** Brano di testo **
__________________________________________________

23 ottobre 2012

Obama-Romney e la politica estera americana

da Francoforte sul Meno, Germania
Le parole più utilizzate dai due candidati durante il dibattito (clicca l'immagine per ingrandire)
Ieri sera, la scorsa notte alle tre in Italia, Mitt Romney e Barack Obama si sono sfidati nell'ultimo dei tre faccia a faccia prima del voto di novembre. Luogo prescelto per l'incontro, la Lynn University di Boca Raton, in Florida. Dopo novanta minuti di dibattito, Obama si è aggiudicato anche il terzo e ultimo round, dopo il secondo ma dopo aver perso malamente il primo. Decisivo il parere delle donne. Vittoria che probabilmente, stando almeno ai primi sondaggi, non avrà l'effetto che i democratici speravano.

Interessanti, infatti, i risultati dei sondaggi di CNN/ORC International tra chi ha seguito il dibattito: secondo il 48% degli elettori registrati Obama si è aggiudicato la sfida sulla politica estera, contro il 40% a favore di Romney.

Circa sei spettatori su dieci hanno detto che Obama ha fatto meglio delle loro aspettative, contro il 44% di coloro che hanno espresso lo stesso giudizio su Romney. La strategia aggressiva di Obama gli ha portato un vantaggio (51% a 46%) alla domanda su chi è sembrato essere un leader più forte, a svantaggio tuttavia del grado di simpatia.

__________________________________________________

** Esercizio breve 1 **
Mostra tutte le righe dell'elenco qui sotto che contengono la stringa "kern", rispettando maiuscole e minuscole.

__________________________________________________

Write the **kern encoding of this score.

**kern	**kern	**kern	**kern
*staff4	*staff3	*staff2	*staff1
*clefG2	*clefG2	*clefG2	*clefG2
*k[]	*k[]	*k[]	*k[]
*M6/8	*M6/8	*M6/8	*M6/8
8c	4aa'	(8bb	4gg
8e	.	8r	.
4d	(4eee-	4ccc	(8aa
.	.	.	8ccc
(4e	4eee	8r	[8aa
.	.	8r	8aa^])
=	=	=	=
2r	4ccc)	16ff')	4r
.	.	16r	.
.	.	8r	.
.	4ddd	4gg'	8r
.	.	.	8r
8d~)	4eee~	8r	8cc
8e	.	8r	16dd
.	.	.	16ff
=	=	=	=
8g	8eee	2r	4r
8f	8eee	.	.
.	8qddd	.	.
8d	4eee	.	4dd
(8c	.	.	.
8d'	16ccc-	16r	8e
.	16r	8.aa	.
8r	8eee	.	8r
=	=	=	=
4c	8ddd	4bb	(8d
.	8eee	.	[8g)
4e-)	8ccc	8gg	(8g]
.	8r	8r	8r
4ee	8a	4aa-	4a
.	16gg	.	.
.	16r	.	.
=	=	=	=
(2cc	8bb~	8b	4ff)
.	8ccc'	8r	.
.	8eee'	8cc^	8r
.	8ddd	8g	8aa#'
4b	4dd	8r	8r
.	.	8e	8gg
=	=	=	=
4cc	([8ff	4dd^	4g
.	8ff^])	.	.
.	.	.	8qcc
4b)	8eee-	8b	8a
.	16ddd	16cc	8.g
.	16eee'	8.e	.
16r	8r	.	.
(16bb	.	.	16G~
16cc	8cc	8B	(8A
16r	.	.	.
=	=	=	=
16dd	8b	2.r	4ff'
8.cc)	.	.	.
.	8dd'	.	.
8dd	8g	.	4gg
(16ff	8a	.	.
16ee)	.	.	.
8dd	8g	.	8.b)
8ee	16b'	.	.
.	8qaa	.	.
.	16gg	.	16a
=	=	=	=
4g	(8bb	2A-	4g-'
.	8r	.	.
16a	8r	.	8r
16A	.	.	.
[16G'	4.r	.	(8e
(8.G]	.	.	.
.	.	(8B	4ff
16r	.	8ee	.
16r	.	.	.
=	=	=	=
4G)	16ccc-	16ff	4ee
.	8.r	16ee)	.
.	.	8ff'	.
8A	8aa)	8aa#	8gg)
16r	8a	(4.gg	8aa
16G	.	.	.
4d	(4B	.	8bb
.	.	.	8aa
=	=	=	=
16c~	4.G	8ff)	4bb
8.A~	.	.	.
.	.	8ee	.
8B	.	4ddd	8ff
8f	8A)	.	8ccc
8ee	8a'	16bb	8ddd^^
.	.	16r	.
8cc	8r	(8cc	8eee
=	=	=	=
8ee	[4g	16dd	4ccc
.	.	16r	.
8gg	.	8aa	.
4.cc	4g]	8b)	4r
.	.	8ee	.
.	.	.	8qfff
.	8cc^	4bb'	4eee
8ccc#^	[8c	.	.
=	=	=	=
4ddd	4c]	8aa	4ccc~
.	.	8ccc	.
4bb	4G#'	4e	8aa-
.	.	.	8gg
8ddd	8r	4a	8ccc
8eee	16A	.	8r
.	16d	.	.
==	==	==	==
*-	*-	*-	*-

__________________________________________________

** Esercizio breve 2 **
Riprendi il testo sul dibattito Obama-Romney dedicato alla politica estera dal punto in cui si interrompe.

** Risposta 1 **
Write the **kern encoding of this score.
**kern	**kern	**kern	**kern

** Risposta 2 **
Per quanto riguarda la domanda sulla capacità dei candidati di gestire il ruolo di "Comandante in Capo", si tratta sostanzialmente di un pareggio, a tutto vantaggio, in realtà, del repubblicano dato che non è il candidato uscente. In particolare, è interessante il modo in cui uomini e donne giudicano diversamente i due diversamente: il 50% delle donne, infatti, vede bene Romney nel ruolo di Comandante in Capo, mentre la pensa così la maggioranza degli uomini. Lo stesso vale per la qualità di leader: le donne a favore di Obama, gli uomini a favore di Romney. Combinando le statistiche, Obama risulta essere il vincitore del faccia a faccia tra le donne, con un vantaggio di 22 punti, mente Romney lo è per gli uomini.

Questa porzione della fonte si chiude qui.